Hedonismus als die letzte Ideologie
Neben Günther Anders war Pier Paolo Pasolini einer der wenigen, die spürten, was vor sich ging. Kein faschistischer Zentralismus habe geschafft, was der Zentralismus der Konsumgesellschaft geschafft habe, schrieb er 1973 im Corriere della Sera [9]. Der (italienische) Faschismus habe zwar ein reaktionäres und monumentales Kulturmodell propagiert, aber dies sei größtenteils „auf dem Papier“ geblieben. Bauern, Subproletarier und Arbeiter hätten sich weiterhin „unbeirrbar an ihren überlieferten Modellen“ orientiert. Heute dagegen sei „der vom Zentrum geforderte Konsens zu den herrschenden Modellen bedingungslos und total.“ Der neue Totalitarismus sei ermöglicht worden durch zwei Revolutionen „im Inneren der bürgerlichen Ordnung“: durch die Revolution der Infrastruktur und die Revolution des Informationswesens. „Mit Hilfe des Fernsehens hat das Zentrum das ganze Land, das historisch außerordentlich vielfältig und reich an originären Kulturen war, seinem Bilde angeglichen. Ein Prozess der Nivellierung hat begonnen, der alles Authentische und Besondere vernichtet.“ Die „neue Industrialisierung“ gebe sich nicht mehr damit zufrieden, dass der Mensch konsumiert, sondern trete mit dem Anspruch auf, es dürfe keine andere Ideologie als die des Konsums geben. Diese Ideologie sei „ein neuer laizistischer Hedonismus, der ahnungslos sämtliche humanistischen Werte vergessen hat und blind ist für jede humane Wissenschaft.“
Es wäre vollkommen idiotisch, gegen Lust, Freude und Genuss zu argumentieren. Darum geht es auch nicht. Hedonismus ist ja kein Gefühl, sondern eine Ideologie.

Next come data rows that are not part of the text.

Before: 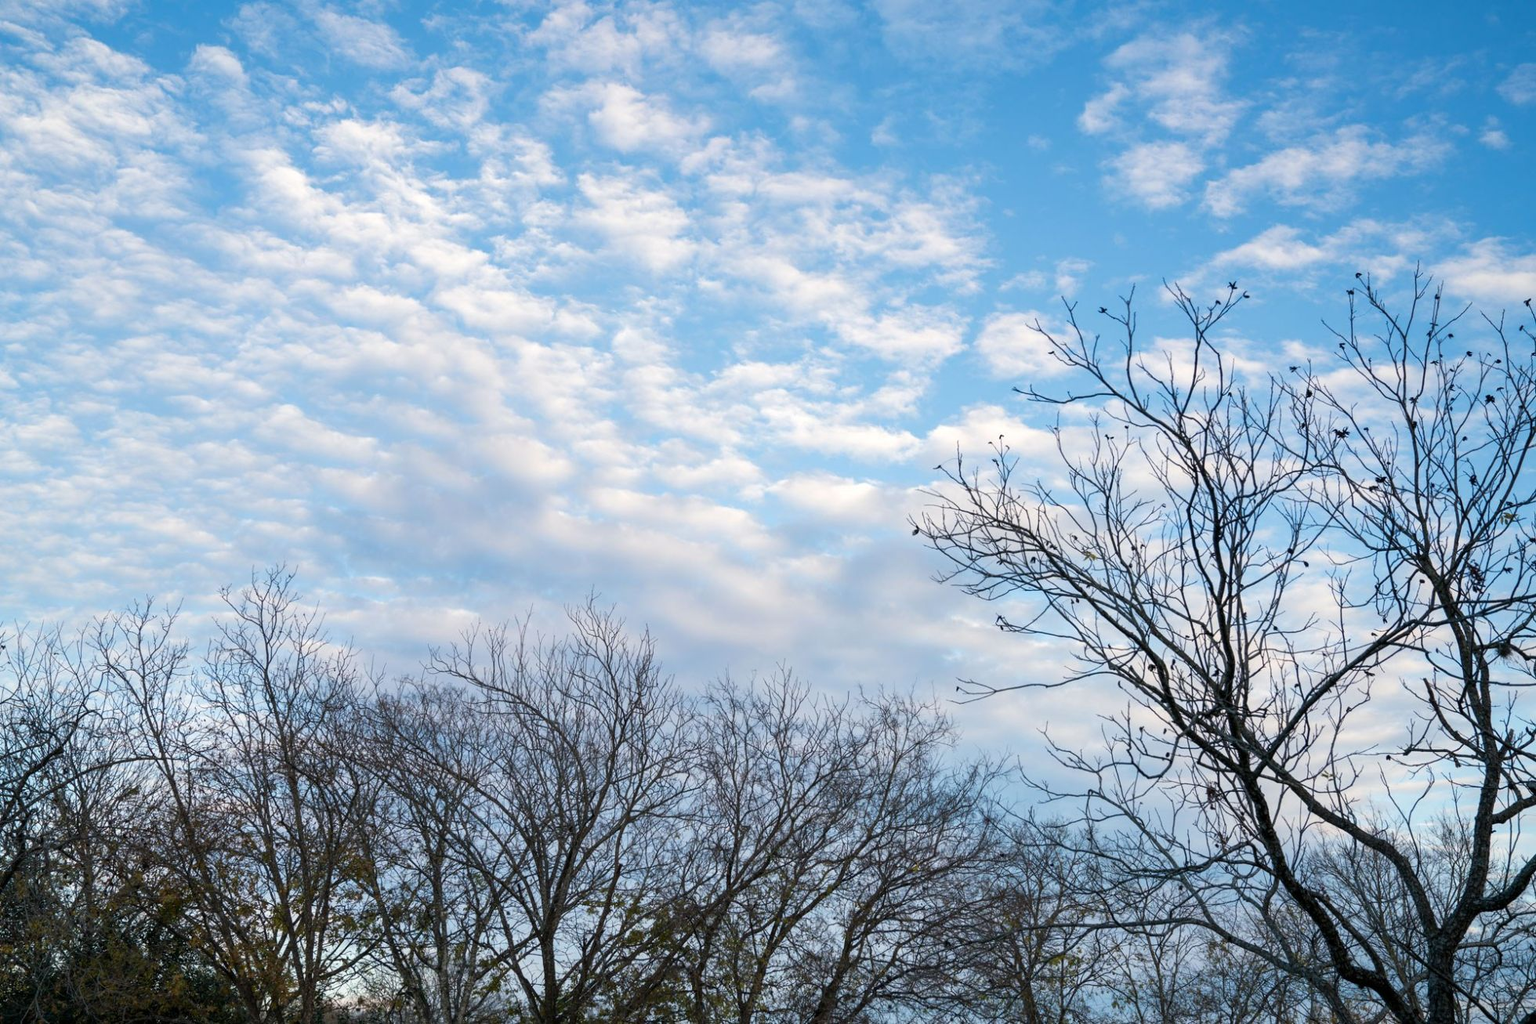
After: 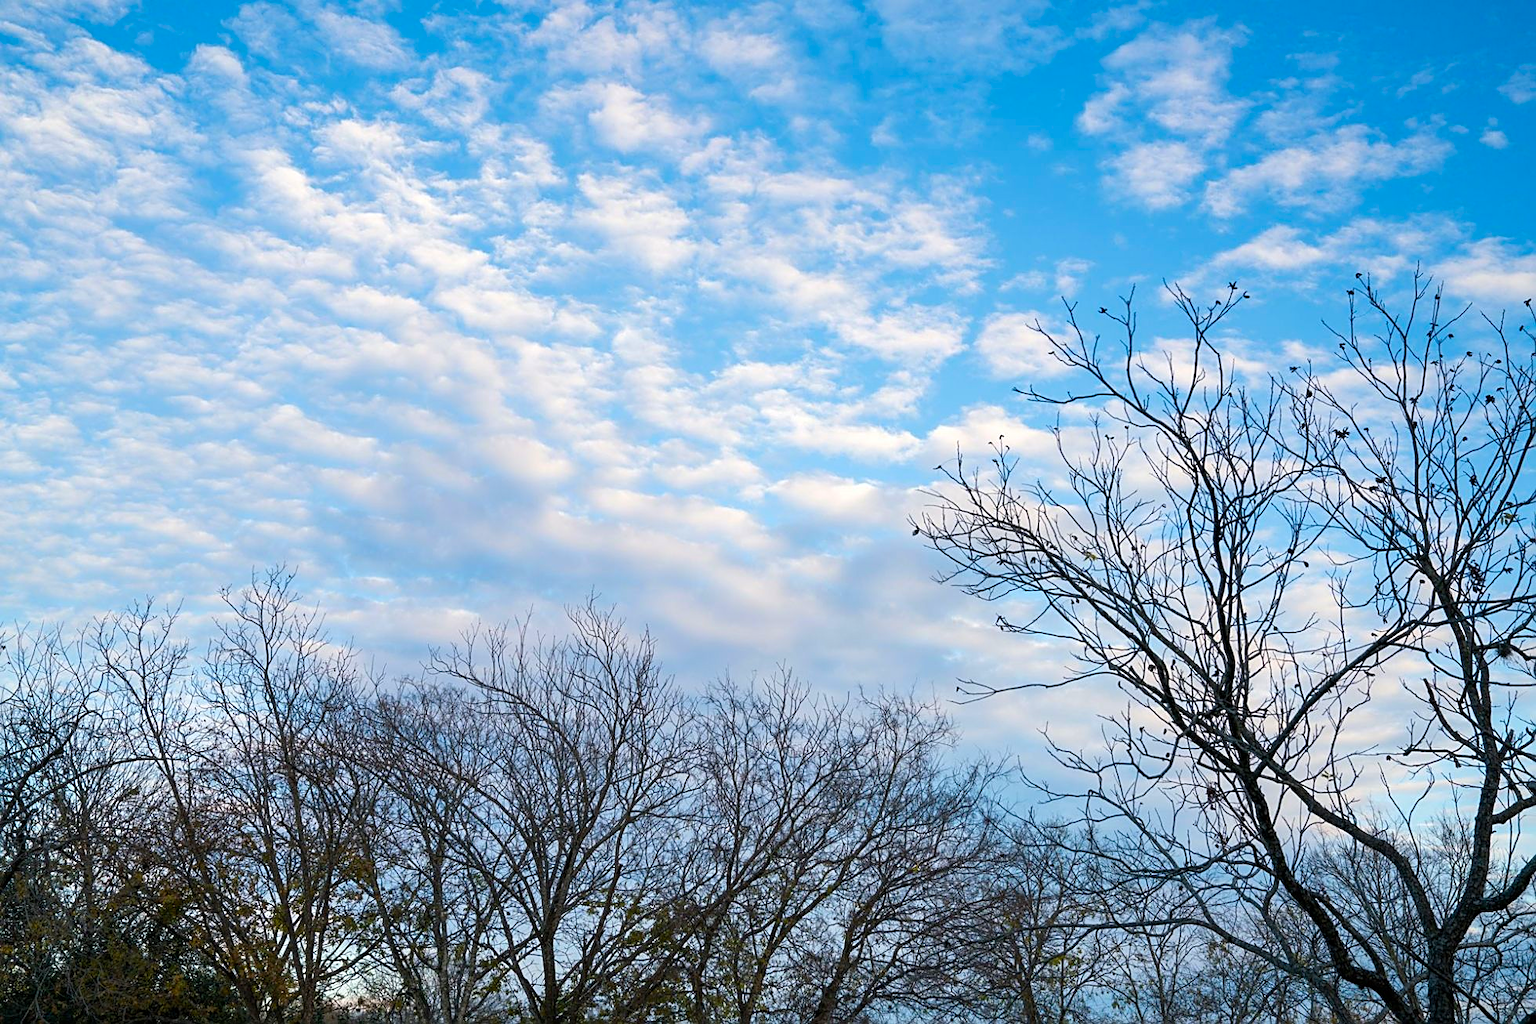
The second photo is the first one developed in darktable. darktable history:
color balance rgb: perceptual saturation grading › global saturation 25%, global vibrance 20%
sharpen: on, module defaults
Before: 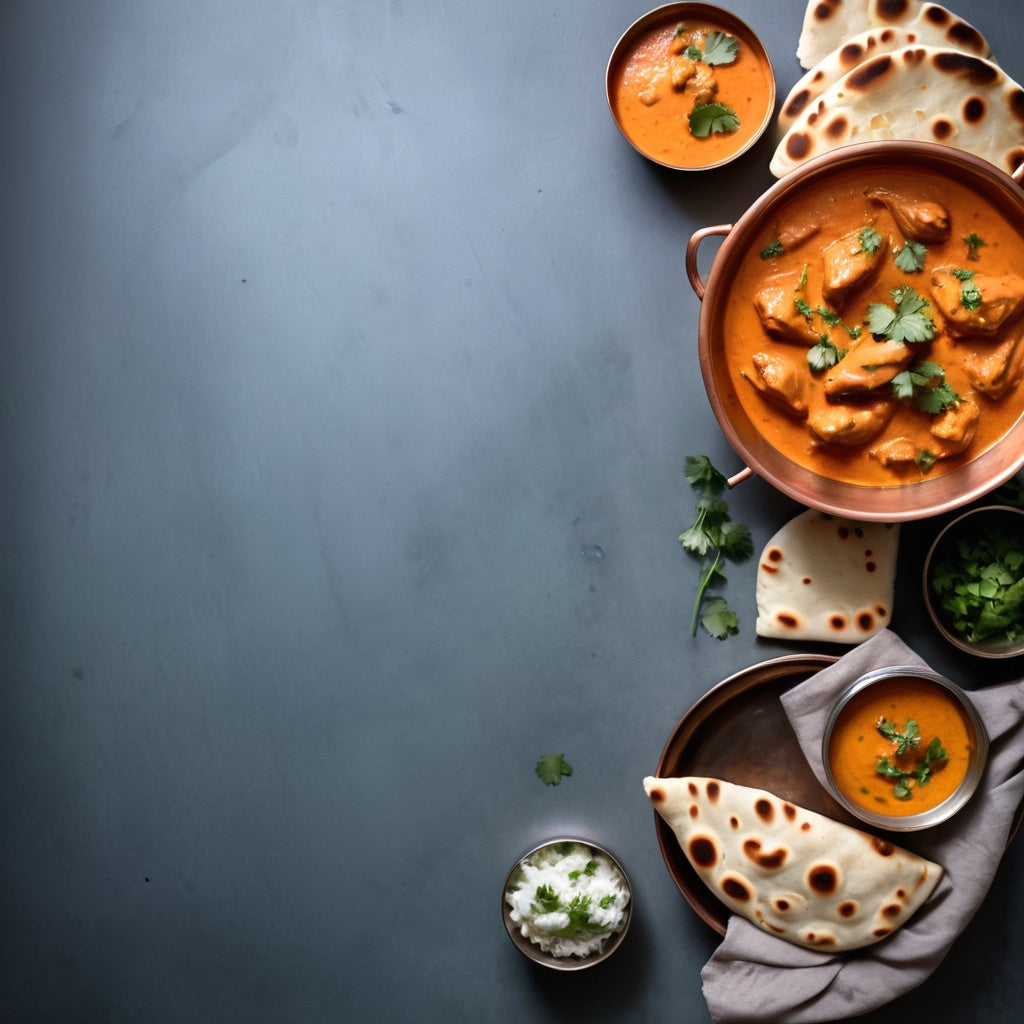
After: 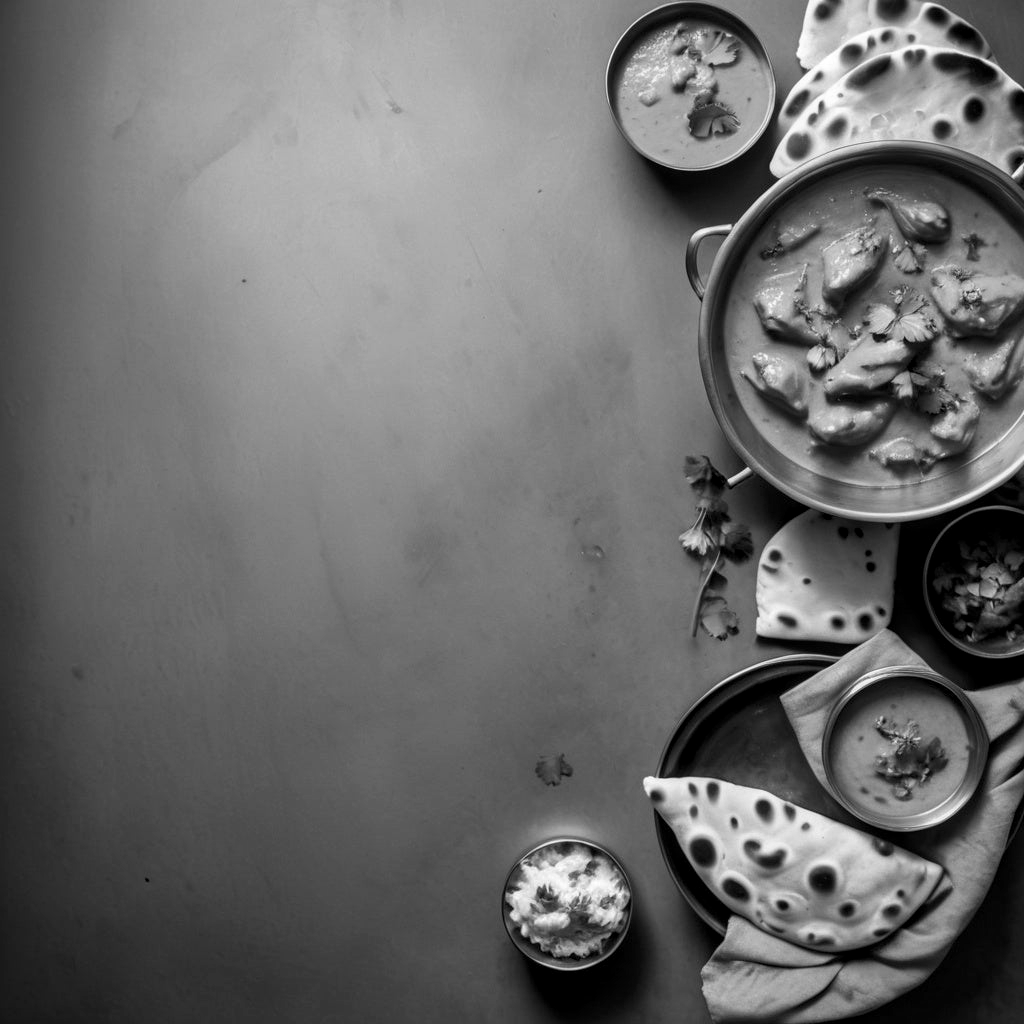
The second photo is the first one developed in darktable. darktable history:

Und da Ideologien stets mit dem Trick operieren, eine ganze Welt von Phänomenen aus einem einzigen Prinzip heraus zu erklären, sind sie nun mal zugleich äußerst attraktiv und grundfalsch. In Wirklichkeit ist Lust nicht gleich Lust, und Leid ist nicht gleich Leid, denn das Drama der Gefühle spielt sich vor einem komplexen, lebendigen Hintergrund ab, der ihnen Charakter und Tönung verleiht. Man muss aus dem Schmerz keine Religion machen, muss Wehmut, Sehnsucht und Trauer nicht zu Symptomen wahrer Tiefe verklären, muss Furcht und Schrecken nicht zu reinigenden Wundermitteln stilisieren, aber kann wirklich irgend jemand ernsthaft daran glauben, dass ein gutes, reiches Leben möglich wäre ohne die genannten, aus Leid und Lust seltsam gemischten Gefühle? Das Helle und eindeutig Positive der Lust verführt zu dem Glauben, sie sei das Licht, dem wir wie Pflanzen unweigerlich entgegenwüchsen, aber dieses Licht ist in Wahrheit doch wohl die Lust und Leid umfassende Liebe [10]. Lust entbindet die Egos, Liebe hält sie zusammen. Ohne Liebe wäre Treue nichts anderes als Pflicht und Pflicht nichts anderes als tote Mechanik. Ohne Liebe wären Familie, Gemeinschaft und Heimat bedeutungslose Konstruktionen. Ohne Liebe wäre das Leben nichts anderes als biotechnisches Funktionieren.